Another thing here: Elvis is surrounded by some solid actors, including John McIntire as his father and, as his mother, Mexican actress Dolores Del Rio, who’d later be utilized again as a Native-American by John Ford in Cheyenne Autumn. Even Steve Forrest as Elvis’s white sibling is as good as I’ve ever seen him (if you want to see Sequoia-level-wooden, check him out opposite Anne Baxter in Bedevilled, from which I suspect his career never really recovered. This is the kind of movie that is often called “efficient,” which means it is easy to take for granted. But Siegel and cinematographer Charles C. Clarke (Margie and Captain From Castile would be most welcome on Blu-ray, pul-eeze) handle CinemaScope well for a Blu-ray presentation that significantly betters the old DVD — with bountiful interior scenes that are rarely static and an outdoor set that sticks the memory as the next thing to another character in the movie. In terms of its rep and my memories, this is a much better movie than John Huston’s similarly themed The Unforgiven, which had come out the previous spring.
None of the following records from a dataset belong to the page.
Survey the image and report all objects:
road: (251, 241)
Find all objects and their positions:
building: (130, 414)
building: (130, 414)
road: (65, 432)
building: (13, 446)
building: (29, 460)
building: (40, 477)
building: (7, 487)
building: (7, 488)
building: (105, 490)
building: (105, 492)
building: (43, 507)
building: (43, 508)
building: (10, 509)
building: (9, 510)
Star studio 20th Century-Fox certainly had the jukebox demographic covered with its November 1960 release of the John Wayne-Fabian hit North to Alaska — but as mentioned, this was merely a profitable Presley at a time when Hal Wallis claimed that an Elvis picture was the only sure thing in the business. Worse, 1961 offered box office re-enforcement. Wild in the Country flopped in the early summer (I’ve been meaning to take a fresh look for about five years now), but then it was Blue Hawaii at Thanksgiving — the biggest screen hit of Elvis’s career with more songs than you could shake a lei at. In the long view, though, his movie days were numbered almost as fast as you could say Harum Scarum, and it’s a matter of public record that this graveled his guts, even if the Colonel did end up getting the kind of pictures he thought would keep his client in the big leagues. Well, we all know how that worked out, don’t we?